Expression Analysis of GmCBSDUFs

Total RNA was isolated from soybean tissues using TRIzol reagent (Invitrogen) and treated with DNase I (Invitrogen) to avoid genomic DNA contamination. First-strand cDNA was synthesized using Superscript II reverse transcriptase (Invitrogen). Gene-specific primers were designed according to gene sequences using Primer 5.0 software (Table S1). The quantitative RT-PCR was performed with a CFX96TM real-time system (Bio-Rad) in a 20 μl system containing 2 μl of a tenfold diluted cDNA, 10 μl of 2 × SYBR green real-time PCR master mix (Takara), and 1 μl each of 10 μM forward and reverse primers. β-actin was used as the internal control. Statistical analyses were performed using the t-test, and p < 0.05 and < 0.01 were considered significant and extremely significant differences, respectively.

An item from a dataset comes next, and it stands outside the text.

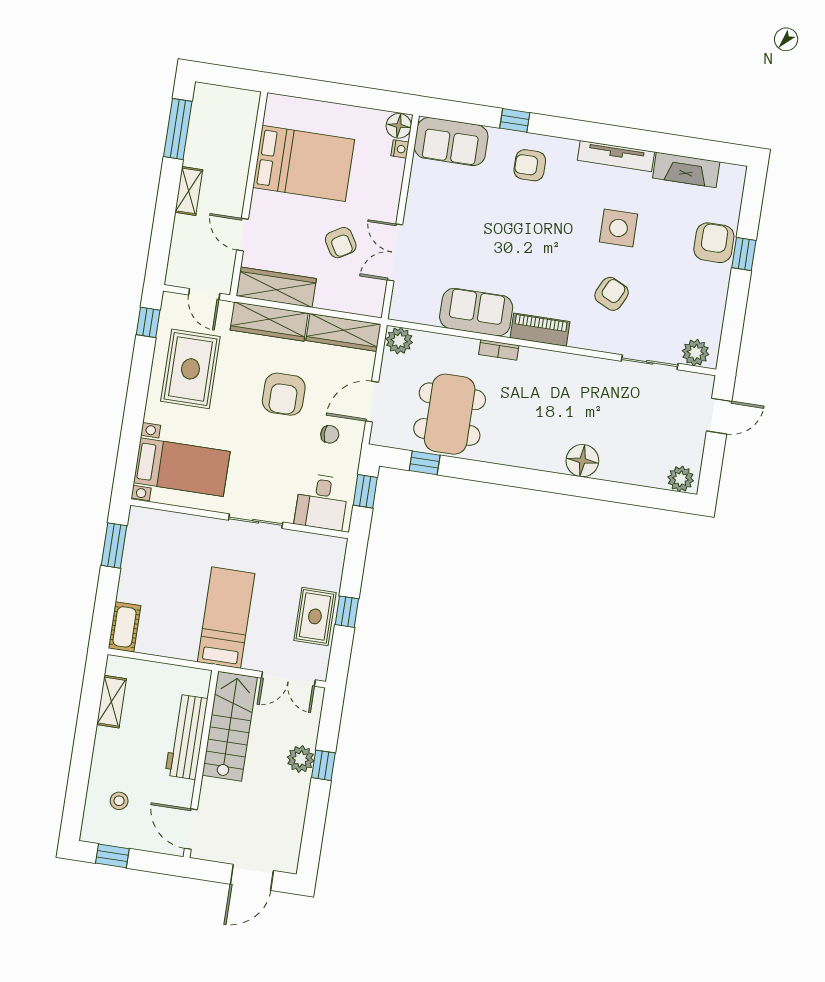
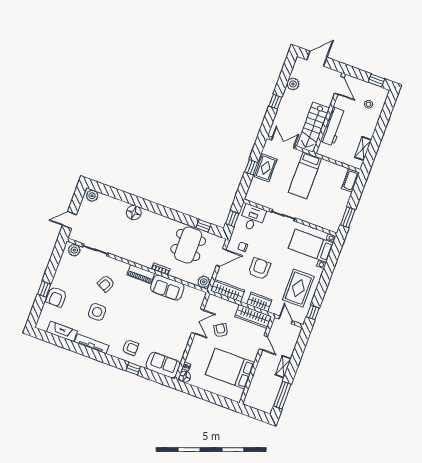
wardrobe: (269, 322) -> (259, 302), width x0.67
plant: (301, 759) -> (293, 84), moved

Vector Construction, Arabidopsis Transformation, and Stress Treatment

The full-length coding sequence (the primers 5′ ATGGCGGCAGAGATACCG 3′ and 5′ CTATTGATTCCTTAGTGACTCACT 3′.) of GmCBSDUF3 was TA cloned into the plant expression vector pCXSN. The recombinant construct containing the 35S::GmCBSDUF3 (Fig. S2A) cassette was introduced into Agrobacterium tumefaciens strain GV3101 and then transformed into Arabidopsis (Columbia) via the floral dip method. The transgenic plants were screened on MS medium with 100 mg/L hygromycin and confirmed by PCR analyses. The expression levels of GmCBSDUF3 in transgenic plants were determined by qPCR (Fig. S2B).

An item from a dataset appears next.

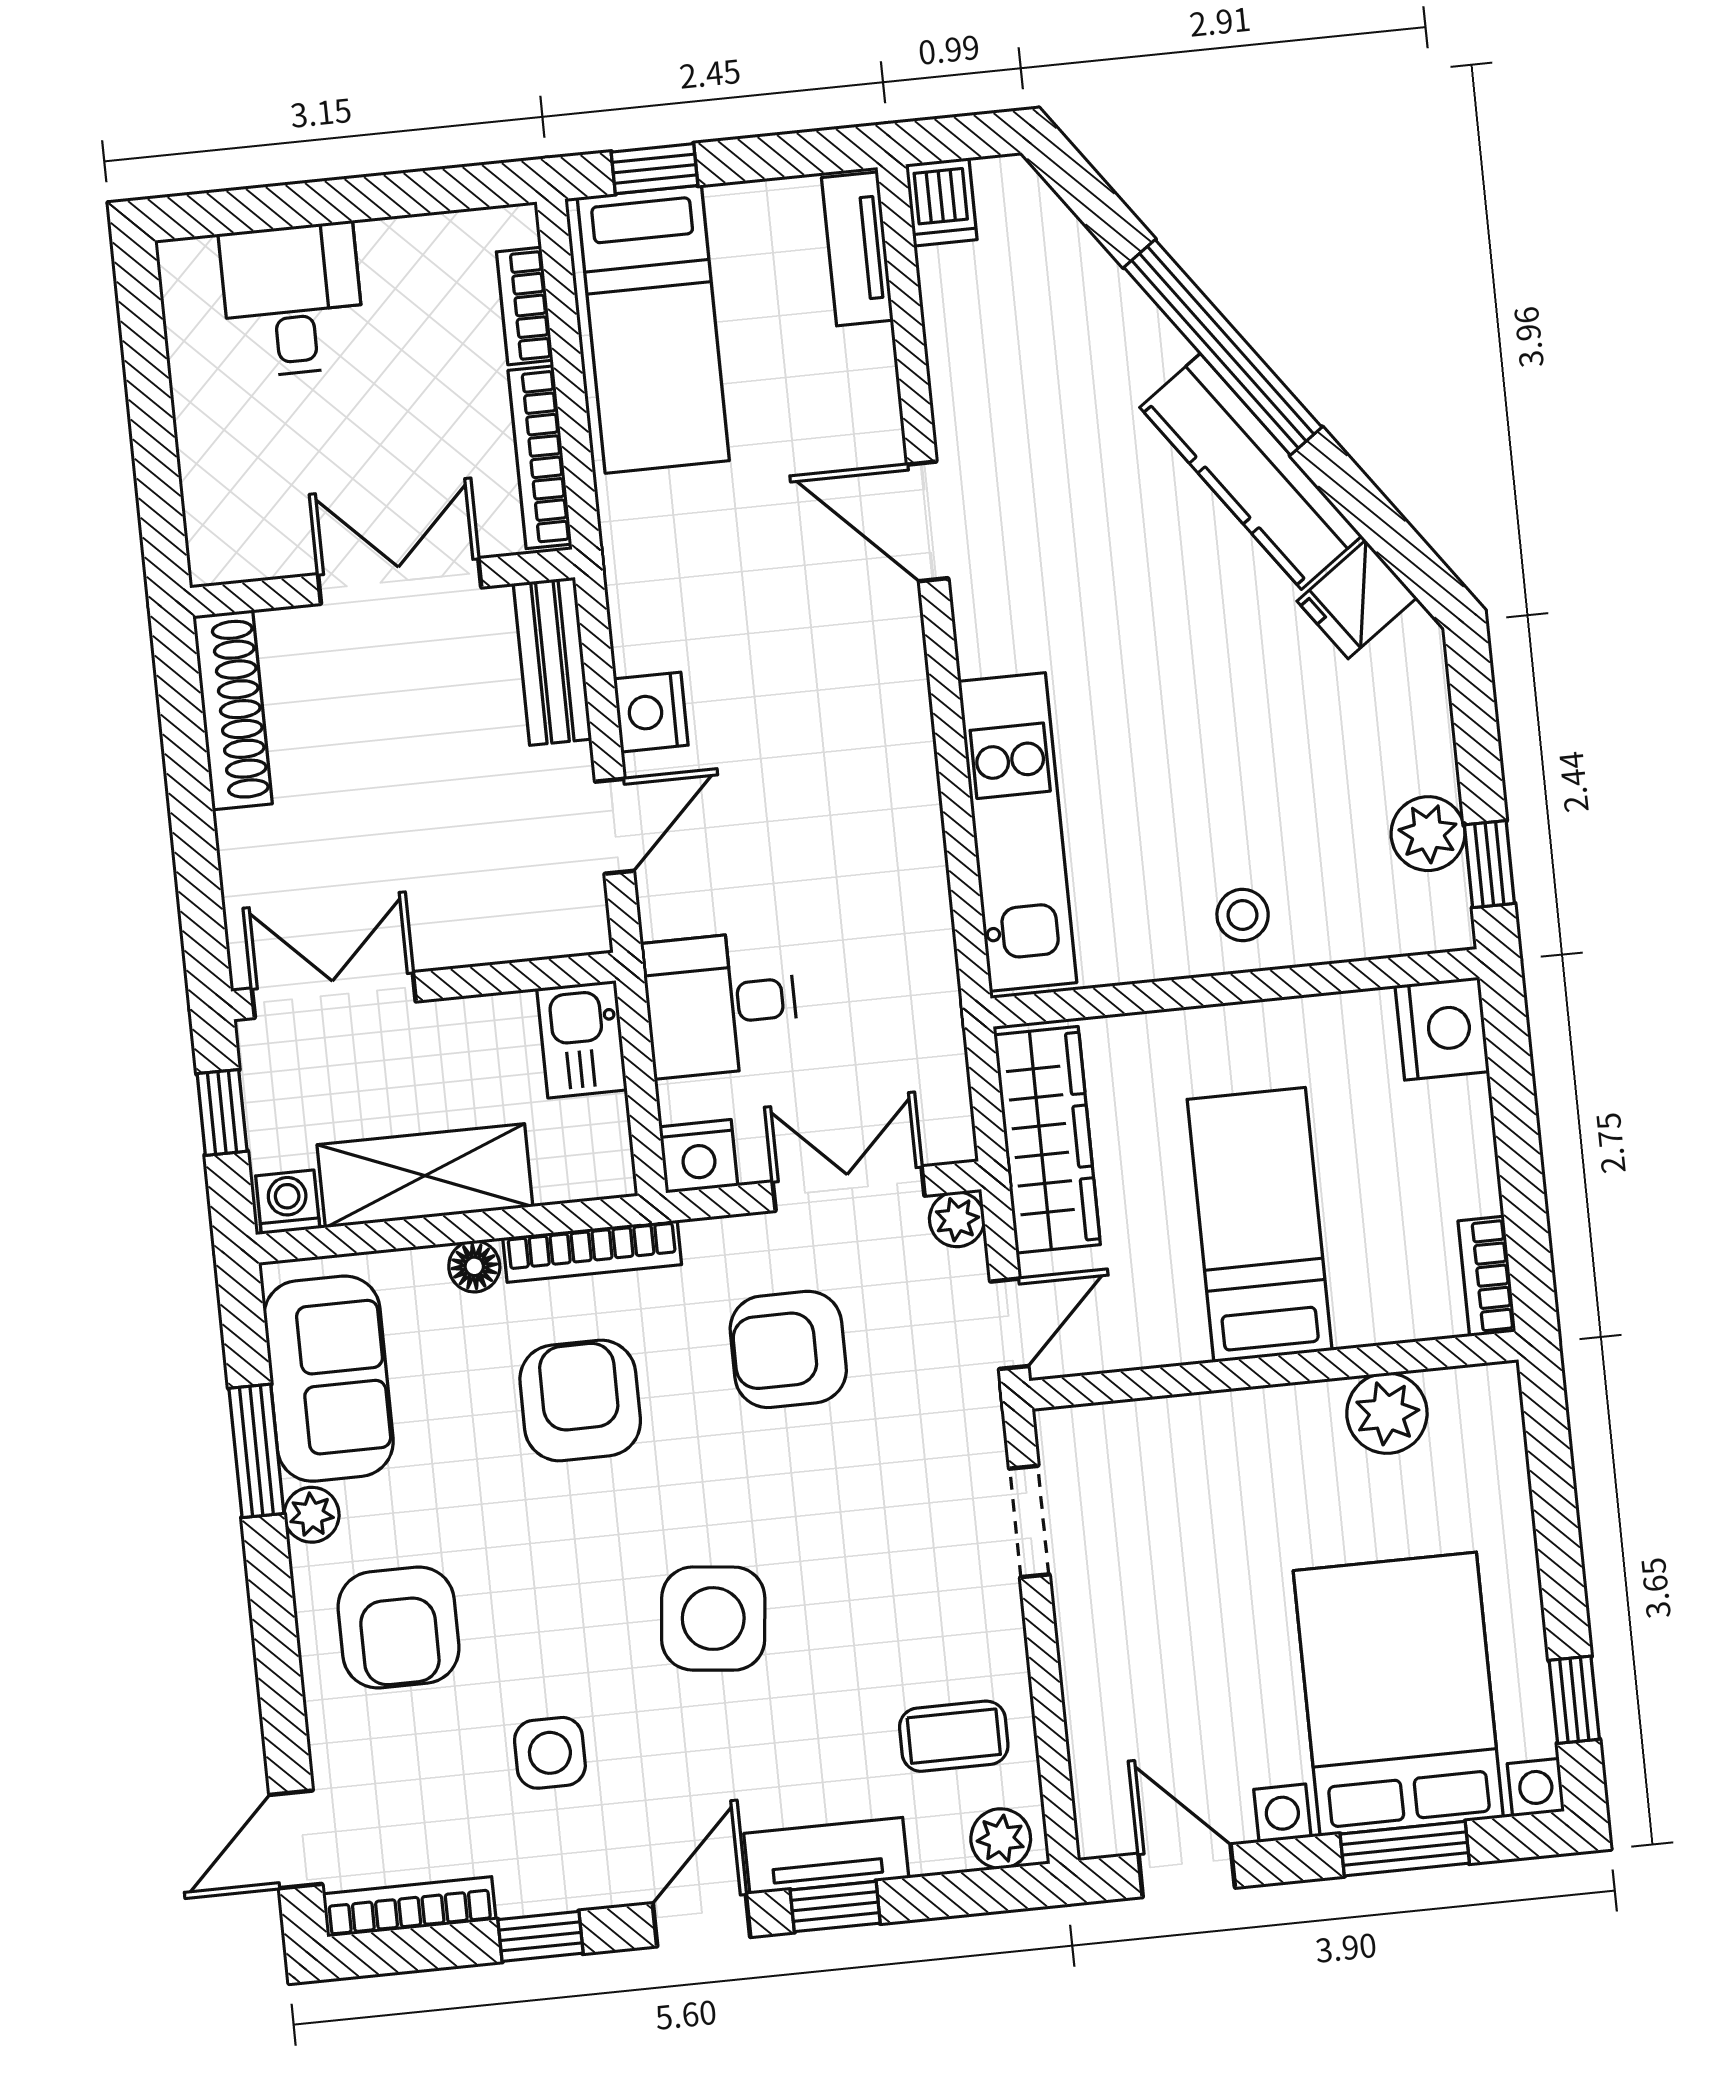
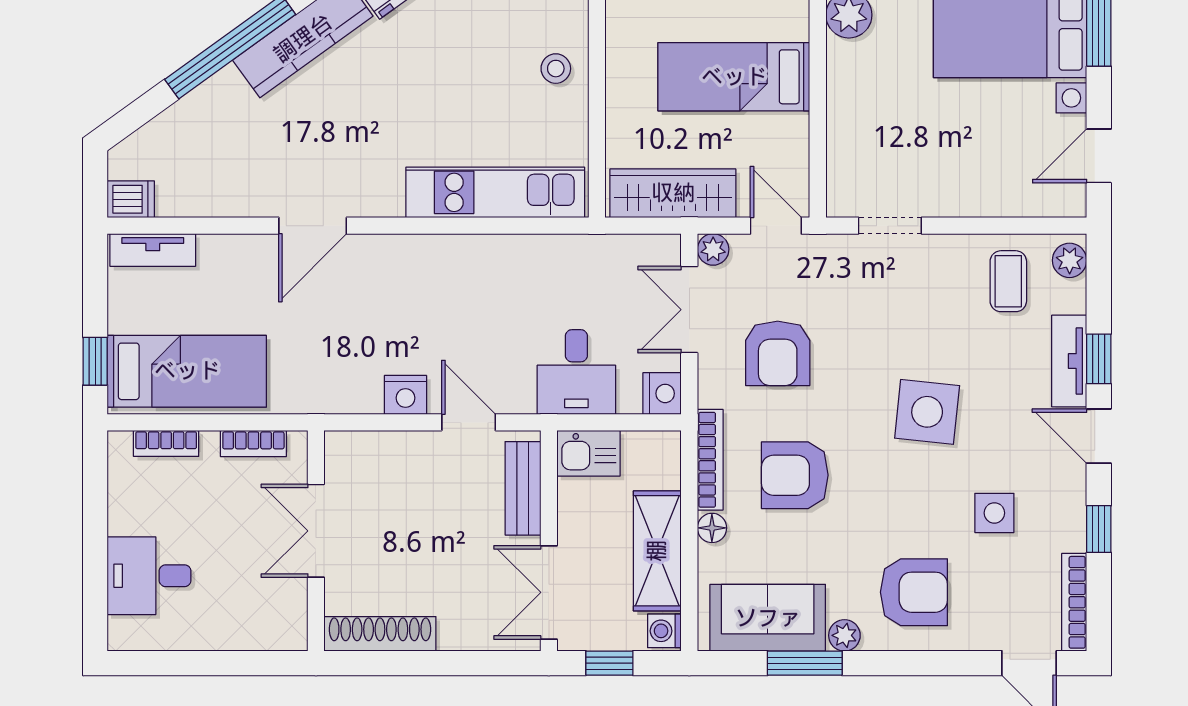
bookcase: (540, 457) -> (253, 444), width x0.64
bench: (552, 661) -> (523, 488), moved, turned 90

Seeds of transgenic overexpressing Arabidopsis and WT plants were grown on 10 × 10 cm MS agar plates. They were routinely kept for 2 days in darkness at 4 °C to break dormancy and transferred in a light growth chamber under a day/night 16/8 h cycle at 23 °C. For stress treatment, the seeds of transgenic lines or WT were kept on MS media supplemented with 50 mM NaCl, 2% PEG, or 1.5 μM ABA. Each treatment contained three independent replicates.